OK, here's some bugs for v2, Beta-2: 1. During installation (from scratch), I elected not to install NMS. NMS was still installed. 2. Disabling NMS via Control Centre is still not persistent. Next time machine is rebooted, NMS is enabled. 3. (Serious) NOD32 command-line scanner fails to detect eicar test virus when launched by my mail server. The server launches nod32.exe in a hidden window with the following command-line params: /all /clean /delete /log+ /quit+ <file> where <file> is the filename (which always has a .tmp extension). I have verified the file *does* contain the eicar test virus, and that nod32.exe is actually called. The on-demand scanner log shows that the scan has taken place, the correct command-line was executed, and that *no* infections were found. Beta-1 worked correctly, but Beta-2 definitely does not. FYI, if I run a manual scan on the .tmp file (by selecting NOD32 from the Explorer context menu), nod32 correctly detects the eicar virus.

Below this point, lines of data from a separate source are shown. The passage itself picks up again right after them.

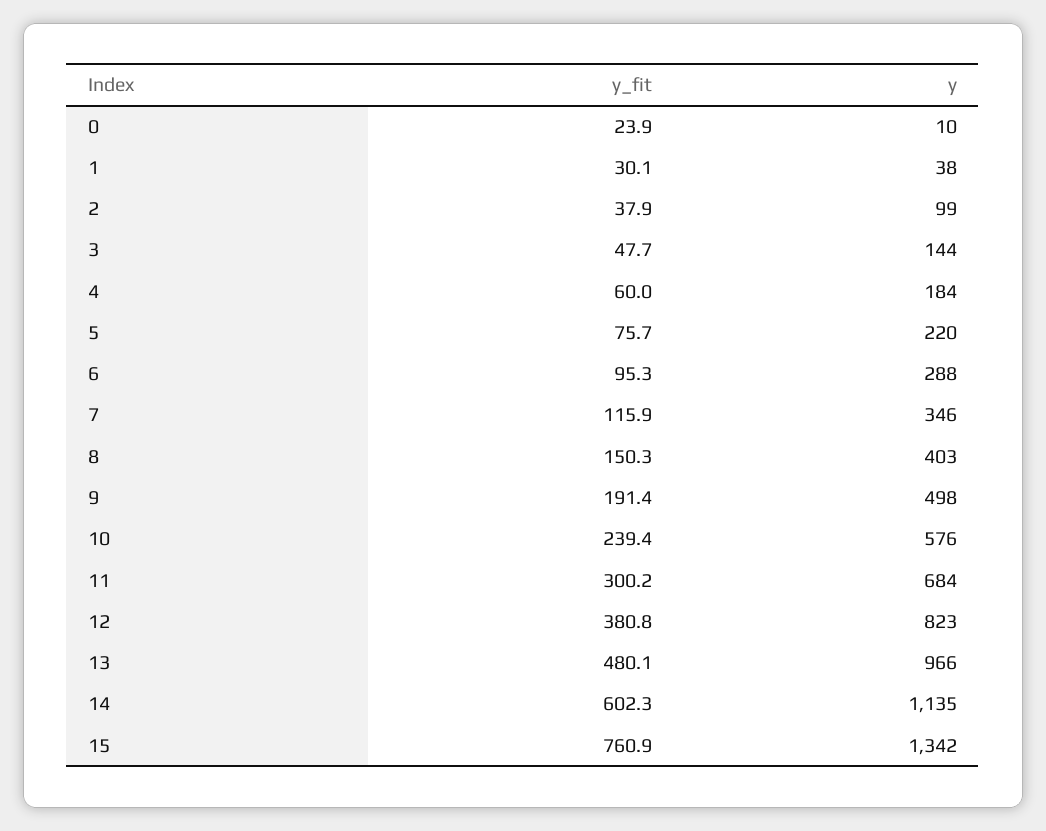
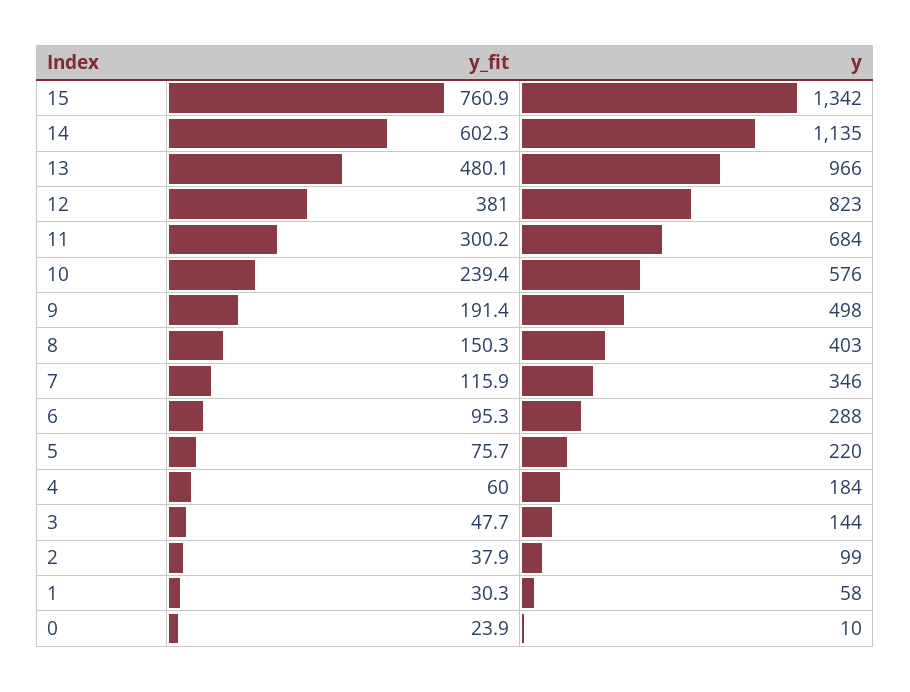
  {
    "y_fit": {
      "0": 23.9,
-     "1": 30.1,
+     "1": 30.3,
      "2": 37.9,
      "3": 47.7,
      "4": 60,
      "5": 75.7,
      "6": 95.3,
      "7": 115.9,
      "8": 150.3,
      "9": 191.4,
      "10": 239.4,
      "11": 300.2,
-     "12": 380.8,
+     "12": 381,
      "13": 480.1,
      "14": 602.3,
      "15": 760.9
    },
    "y": {
      "0": 10,
-     "1": 38,
+     "1": 58,
      "2": 99,
      "3": 144,
      "4": 184,
      "5": 220,
      "6": 288,
      "7": 346,
      "8": 403,
      "9": 498,
      "10": 576,
      "11": 684,
      "12": 823,
      "13": 966,
      "14": 1135,
      "15": 1342
    }
  }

Further investigation on the missed eicar problem reveals that: The NOD32 v2 Beta-2 scanner simply fails to find infiltrations in *any* file with a .tmp extension! This is also the case when running the scanner via the Explorer context menu (I was mistaken in my first posting about this, where I claimed this did work). If I change the file extension to something else (say, .eml), the scanner finds the infiltrations.

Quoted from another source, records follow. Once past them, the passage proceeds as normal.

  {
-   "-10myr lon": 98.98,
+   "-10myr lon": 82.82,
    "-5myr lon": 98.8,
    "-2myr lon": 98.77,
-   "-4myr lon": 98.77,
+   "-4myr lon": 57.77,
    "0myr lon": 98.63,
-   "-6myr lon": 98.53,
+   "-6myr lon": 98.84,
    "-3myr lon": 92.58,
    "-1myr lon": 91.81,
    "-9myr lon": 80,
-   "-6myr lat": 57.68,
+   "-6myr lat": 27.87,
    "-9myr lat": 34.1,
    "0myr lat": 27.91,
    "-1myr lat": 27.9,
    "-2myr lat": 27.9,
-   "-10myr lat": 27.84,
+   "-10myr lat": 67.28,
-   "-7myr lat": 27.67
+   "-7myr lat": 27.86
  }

Steve, Go to setup and either check the option to scan all files or add the ".tmp" extension to the types scanned and give it another go. It works as it should on my system. I think temp file extensions are excluded by default because the are not executable. Please try that and let us know your findings. Thanks, Phil
Sorry, Phil, but I did forget to mention in my post that I had in fact tried that. By default, I opt to scan all files. I also tried scanning a list of extensions, with .TMP added, with the same result. OK, it's an unearthly hour of the night here, so I'll revisit this again after some shut-eye. I'll let you know if there's any change.
Please do because that *is* a little strange. I tried it every way I could think of and NOD still flagged it. I even emailed it to myself and I had to disable IMON to even get the email. Next, I let IMON handle the mail and told IMON to delete the "infection" and this was at the bottom of the note: <quote> A T T A C H E D F I L E S I N L I N E D I S P L A Y Attached text follows, filename: att0.txt __________ NOD32 1.360 (20030212) Notification __________ Warning, NOD32 Antivirus System has found the following infiltrations in the message: Eicar.tmp - Eicar test file - deleted http://www.nod32.com </quote> Notice I had changed the extension before sending the email. There is NO way you can miss the warning when it pops up. Phil
Agree with (1) and (2) at top of thread, I don't want NMS installed or active but it still does it. Fedorov.
OK, it seems to be working fine this morning (except that no alerts are generated when eicar is detected) - eicar is removed, and NOD's warning is added to the incoming message. I am still concerned somewhat, though, that NOD32 is somewhat flakey in this respect. In my tests last night - of which there were 19 in all, with a number of reboots - NOD32 consistently failed to detect eicar. I will keep a close eye on things, to see if the problem reappears. I would like to compare its behaviour with version 1.0, but unfortunately the /delete command-line switch in version 1.0 does not work at all.